▶ **EXERCISE GOAL**:
When a line in the material contains the word "einer", copy it.

▶ **RECORDS SUPPLIED**:
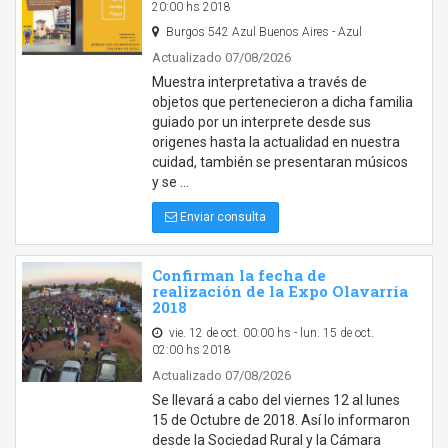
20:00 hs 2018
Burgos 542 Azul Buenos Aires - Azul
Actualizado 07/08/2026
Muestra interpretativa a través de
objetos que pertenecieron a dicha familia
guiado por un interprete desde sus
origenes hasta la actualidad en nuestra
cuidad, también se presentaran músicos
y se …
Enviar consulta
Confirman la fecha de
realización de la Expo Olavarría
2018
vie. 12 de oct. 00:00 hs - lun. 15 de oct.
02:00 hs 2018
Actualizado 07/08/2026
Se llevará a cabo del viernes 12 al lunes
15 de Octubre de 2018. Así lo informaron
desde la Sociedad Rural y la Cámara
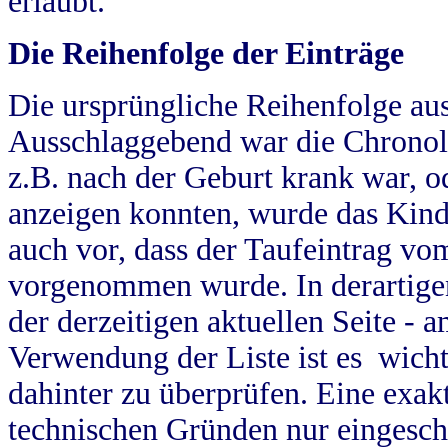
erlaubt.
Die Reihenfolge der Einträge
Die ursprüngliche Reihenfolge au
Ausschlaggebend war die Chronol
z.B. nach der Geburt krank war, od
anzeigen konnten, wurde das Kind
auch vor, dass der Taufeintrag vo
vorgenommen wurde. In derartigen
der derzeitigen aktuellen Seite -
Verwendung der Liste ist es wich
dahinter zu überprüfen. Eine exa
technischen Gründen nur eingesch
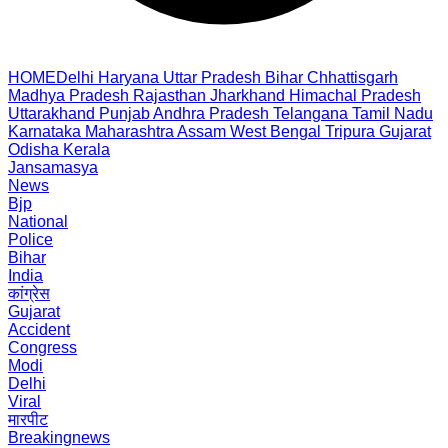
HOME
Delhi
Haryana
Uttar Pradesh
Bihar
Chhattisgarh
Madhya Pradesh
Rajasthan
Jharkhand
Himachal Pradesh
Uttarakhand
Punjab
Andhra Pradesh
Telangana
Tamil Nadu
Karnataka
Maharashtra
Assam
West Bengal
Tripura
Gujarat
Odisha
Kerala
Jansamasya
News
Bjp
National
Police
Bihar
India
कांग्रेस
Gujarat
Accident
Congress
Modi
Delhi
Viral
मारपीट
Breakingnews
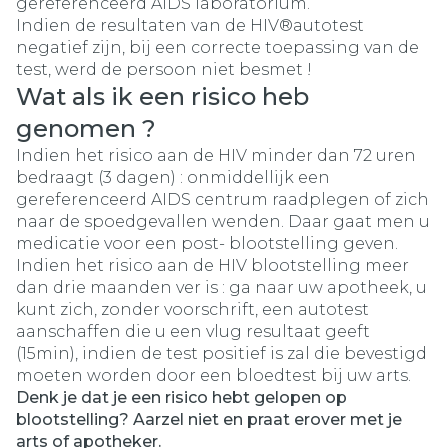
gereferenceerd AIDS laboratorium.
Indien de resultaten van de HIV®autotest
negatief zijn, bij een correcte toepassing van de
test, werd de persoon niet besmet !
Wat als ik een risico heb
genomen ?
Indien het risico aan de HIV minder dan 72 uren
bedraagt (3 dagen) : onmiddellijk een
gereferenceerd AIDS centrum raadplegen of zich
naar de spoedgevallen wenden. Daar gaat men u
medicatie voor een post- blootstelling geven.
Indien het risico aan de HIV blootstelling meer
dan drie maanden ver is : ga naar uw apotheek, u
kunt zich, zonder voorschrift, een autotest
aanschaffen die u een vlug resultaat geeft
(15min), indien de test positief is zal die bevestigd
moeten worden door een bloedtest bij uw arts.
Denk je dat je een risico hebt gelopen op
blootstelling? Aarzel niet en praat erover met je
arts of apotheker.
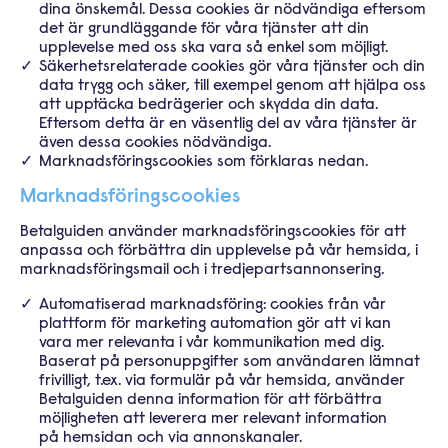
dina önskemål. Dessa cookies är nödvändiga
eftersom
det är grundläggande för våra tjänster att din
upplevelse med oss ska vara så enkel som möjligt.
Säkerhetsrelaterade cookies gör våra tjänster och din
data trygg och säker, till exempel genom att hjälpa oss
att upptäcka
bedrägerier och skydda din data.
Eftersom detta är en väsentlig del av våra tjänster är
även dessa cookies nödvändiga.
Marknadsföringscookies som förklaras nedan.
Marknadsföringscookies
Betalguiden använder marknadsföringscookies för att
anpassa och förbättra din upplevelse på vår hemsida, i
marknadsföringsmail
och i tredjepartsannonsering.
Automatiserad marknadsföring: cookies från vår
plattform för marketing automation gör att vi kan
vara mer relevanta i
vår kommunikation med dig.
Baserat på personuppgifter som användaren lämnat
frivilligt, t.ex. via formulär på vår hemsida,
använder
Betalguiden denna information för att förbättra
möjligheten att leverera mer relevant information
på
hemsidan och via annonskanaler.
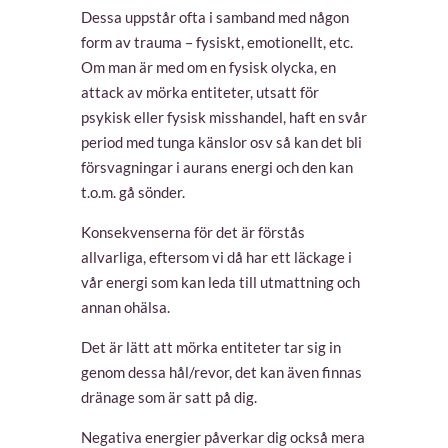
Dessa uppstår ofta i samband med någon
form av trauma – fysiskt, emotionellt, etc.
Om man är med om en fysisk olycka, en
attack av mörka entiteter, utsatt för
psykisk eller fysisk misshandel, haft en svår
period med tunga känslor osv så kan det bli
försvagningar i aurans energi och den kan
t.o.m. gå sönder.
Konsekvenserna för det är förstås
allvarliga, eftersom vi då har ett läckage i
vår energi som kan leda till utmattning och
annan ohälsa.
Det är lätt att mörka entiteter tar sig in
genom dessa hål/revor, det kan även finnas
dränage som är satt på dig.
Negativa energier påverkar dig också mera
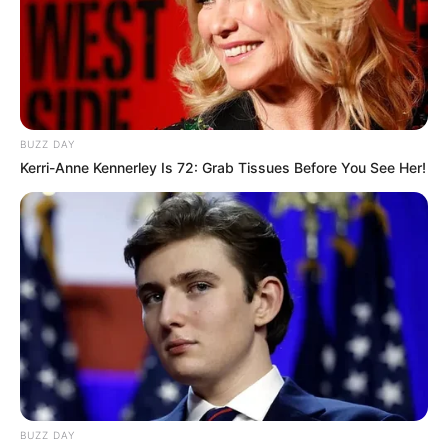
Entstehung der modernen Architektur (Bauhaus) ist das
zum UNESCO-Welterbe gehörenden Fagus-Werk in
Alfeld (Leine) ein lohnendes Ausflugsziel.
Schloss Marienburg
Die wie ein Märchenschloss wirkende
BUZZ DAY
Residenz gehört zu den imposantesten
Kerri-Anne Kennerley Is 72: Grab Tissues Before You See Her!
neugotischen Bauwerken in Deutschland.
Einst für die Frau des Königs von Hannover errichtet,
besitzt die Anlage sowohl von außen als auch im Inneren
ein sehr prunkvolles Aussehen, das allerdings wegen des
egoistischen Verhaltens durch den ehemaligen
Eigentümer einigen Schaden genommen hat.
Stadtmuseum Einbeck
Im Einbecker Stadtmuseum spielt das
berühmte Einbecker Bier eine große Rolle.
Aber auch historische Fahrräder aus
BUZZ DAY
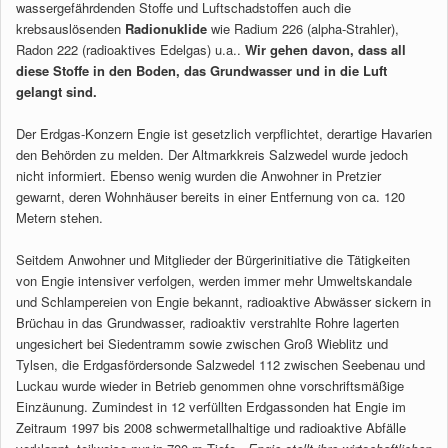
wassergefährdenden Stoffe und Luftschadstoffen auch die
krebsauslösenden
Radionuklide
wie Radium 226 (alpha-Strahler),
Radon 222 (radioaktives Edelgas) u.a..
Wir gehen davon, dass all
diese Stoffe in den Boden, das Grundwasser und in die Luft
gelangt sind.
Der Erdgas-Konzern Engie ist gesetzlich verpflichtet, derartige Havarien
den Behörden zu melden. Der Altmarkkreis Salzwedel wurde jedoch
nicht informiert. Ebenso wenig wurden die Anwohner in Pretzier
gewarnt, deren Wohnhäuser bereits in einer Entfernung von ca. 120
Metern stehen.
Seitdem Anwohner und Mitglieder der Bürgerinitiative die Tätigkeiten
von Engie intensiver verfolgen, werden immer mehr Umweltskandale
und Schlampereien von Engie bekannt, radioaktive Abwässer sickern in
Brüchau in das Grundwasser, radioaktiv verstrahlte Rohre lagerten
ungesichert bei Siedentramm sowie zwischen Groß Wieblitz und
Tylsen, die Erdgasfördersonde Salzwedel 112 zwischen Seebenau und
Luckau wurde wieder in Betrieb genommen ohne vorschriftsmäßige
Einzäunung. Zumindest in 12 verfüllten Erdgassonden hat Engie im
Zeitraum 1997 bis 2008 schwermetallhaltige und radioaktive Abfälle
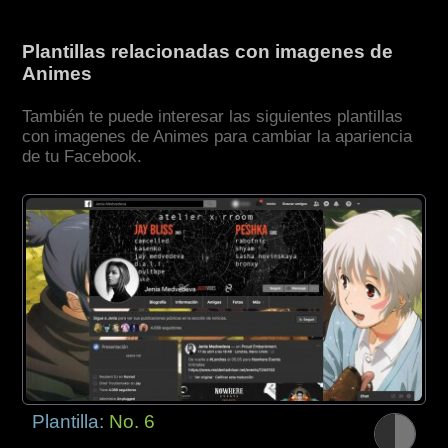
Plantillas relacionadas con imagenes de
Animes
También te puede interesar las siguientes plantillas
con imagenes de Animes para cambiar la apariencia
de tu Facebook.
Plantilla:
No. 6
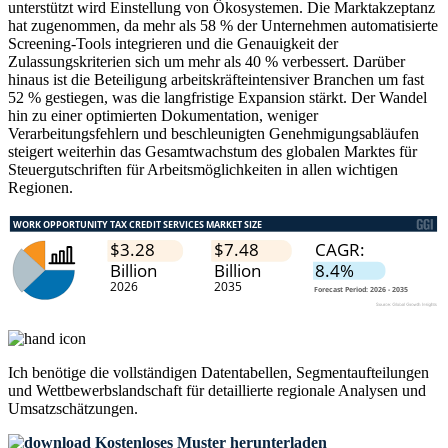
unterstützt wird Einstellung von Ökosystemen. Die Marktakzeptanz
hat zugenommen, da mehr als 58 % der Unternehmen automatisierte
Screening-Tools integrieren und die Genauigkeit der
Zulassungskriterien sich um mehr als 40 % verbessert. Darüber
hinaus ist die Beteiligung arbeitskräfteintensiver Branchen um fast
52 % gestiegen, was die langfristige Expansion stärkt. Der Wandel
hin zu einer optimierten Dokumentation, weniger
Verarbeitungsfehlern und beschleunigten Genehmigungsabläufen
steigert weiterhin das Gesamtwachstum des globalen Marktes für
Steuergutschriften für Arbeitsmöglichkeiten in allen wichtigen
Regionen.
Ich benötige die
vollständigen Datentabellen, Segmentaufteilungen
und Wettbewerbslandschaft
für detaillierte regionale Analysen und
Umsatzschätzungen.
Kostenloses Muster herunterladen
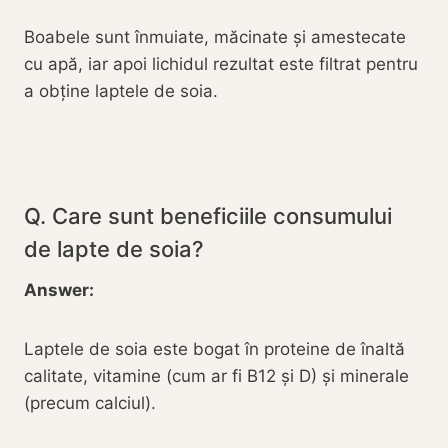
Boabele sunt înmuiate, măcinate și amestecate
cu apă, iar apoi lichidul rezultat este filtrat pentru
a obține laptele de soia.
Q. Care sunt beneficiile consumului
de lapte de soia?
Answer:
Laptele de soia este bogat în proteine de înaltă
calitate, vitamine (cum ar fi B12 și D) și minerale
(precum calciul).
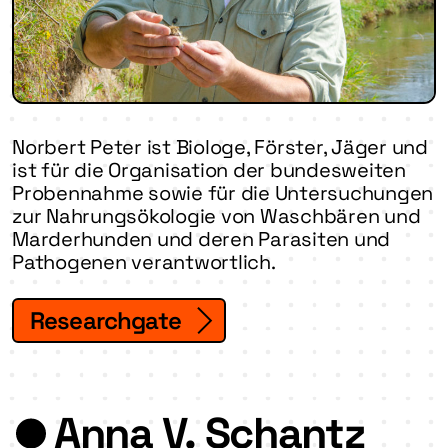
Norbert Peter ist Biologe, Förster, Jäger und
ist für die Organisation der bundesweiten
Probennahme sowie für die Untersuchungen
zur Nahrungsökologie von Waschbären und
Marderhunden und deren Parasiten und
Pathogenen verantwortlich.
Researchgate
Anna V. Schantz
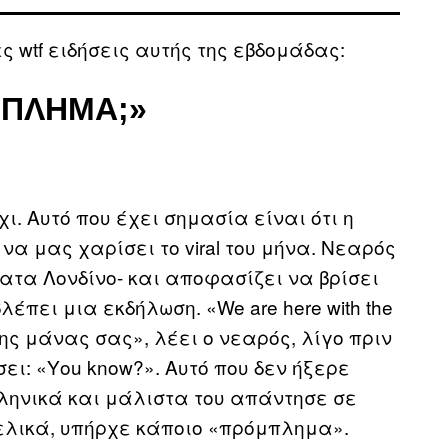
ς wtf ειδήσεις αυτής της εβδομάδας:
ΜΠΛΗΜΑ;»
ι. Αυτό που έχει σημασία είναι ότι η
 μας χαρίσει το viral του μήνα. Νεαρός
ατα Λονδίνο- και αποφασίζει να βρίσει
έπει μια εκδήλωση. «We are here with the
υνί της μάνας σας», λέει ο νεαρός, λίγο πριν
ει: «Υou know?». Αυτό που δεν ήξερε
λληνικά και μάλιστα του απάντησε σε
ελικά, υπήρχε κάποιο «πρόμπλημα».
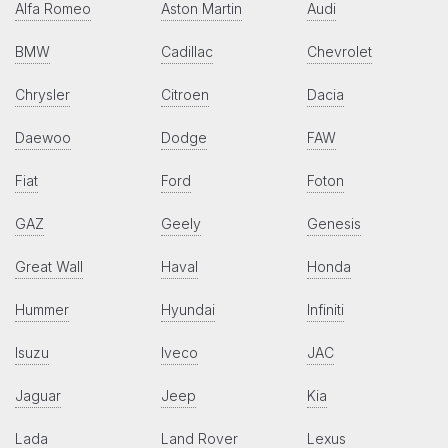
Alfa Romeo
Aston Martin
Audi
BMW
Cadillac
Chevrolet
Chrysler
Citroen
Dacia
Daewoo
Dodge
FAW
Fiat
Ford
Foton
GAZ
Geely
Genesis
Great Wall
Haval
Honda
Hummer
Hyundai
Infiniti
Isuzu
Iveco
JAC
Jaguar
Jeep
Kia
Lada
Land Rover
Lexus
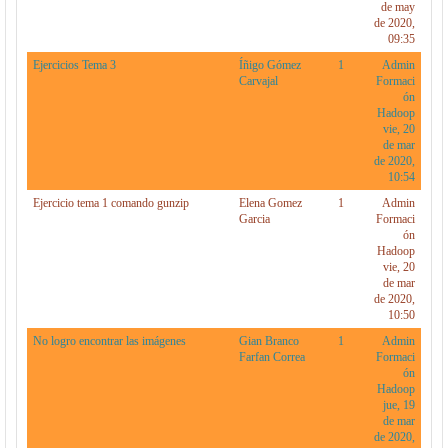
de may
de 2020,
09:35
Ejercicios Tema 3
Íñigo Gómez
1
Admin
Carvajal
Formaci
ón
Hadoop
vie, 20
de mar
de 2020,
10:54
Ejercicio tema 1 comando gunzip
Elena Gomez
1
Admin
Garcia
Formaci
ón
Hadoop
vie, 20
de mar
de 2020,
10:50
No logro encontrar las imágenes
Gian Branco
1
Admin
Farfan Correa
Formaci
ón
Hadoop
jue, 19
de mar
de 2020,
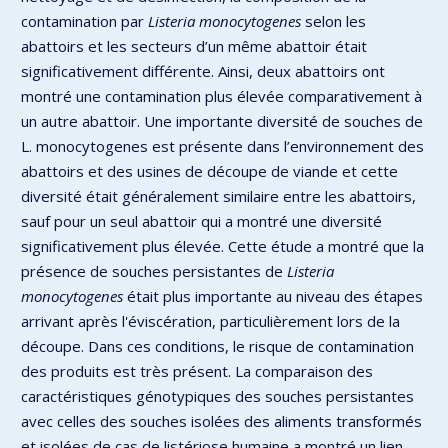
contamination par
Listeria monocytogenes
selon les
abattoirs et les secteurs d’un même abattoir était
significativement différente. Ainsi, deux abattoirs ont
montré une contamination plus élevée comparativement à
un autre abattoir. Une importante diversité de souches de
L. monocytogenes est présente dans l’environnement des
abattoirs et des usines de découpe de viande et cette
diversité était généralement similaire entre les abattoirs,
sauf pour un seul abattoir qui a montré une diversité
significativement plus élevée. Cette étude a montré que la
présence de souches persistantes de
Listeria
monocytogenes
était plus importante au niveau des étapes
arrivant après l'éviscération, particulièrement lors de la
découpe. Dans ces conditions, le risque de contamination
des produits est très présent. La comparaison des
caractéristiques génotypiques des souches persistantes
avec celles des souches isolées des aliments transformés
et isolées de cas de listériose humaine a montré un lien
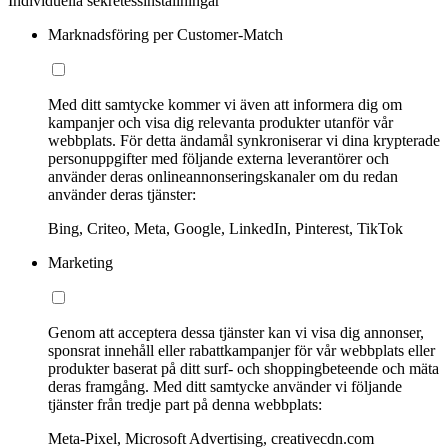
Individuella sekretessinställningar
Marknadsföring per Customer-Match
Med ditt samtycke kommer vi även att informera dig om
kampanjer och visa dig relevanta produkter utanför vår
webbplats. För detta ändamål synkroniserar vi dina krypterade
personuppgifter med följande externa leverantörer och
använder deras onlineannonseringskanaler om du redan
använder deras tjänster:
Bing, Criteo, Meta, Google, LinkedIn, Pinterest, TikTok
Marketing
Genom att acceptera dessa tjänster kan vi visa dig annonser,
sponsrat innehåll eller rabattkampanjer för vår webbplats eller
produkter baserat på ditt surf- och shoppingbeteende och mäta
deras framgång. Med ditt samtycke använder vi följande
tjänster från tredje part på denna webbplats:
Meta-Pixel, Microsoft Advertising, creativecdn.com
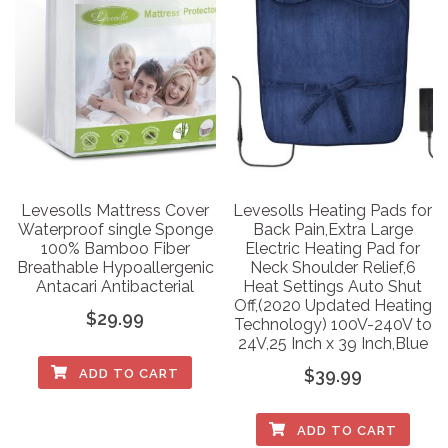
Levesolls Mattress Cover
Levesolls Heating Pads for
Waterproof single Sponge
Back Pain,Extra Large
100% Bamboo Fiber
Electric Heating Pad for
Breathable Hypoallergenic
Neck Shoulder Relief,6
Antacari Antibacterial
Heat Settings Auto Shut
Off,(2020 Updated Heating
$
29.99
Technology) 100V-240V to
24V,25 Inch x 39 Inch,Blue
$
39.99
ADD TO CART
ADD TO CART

▶ **ANSWER BELOW**:
gewarnt, deren Wohnhäuser bereits in einer Entfernung von ca. 120
hin zu einer optimierten Dokumentation, weniger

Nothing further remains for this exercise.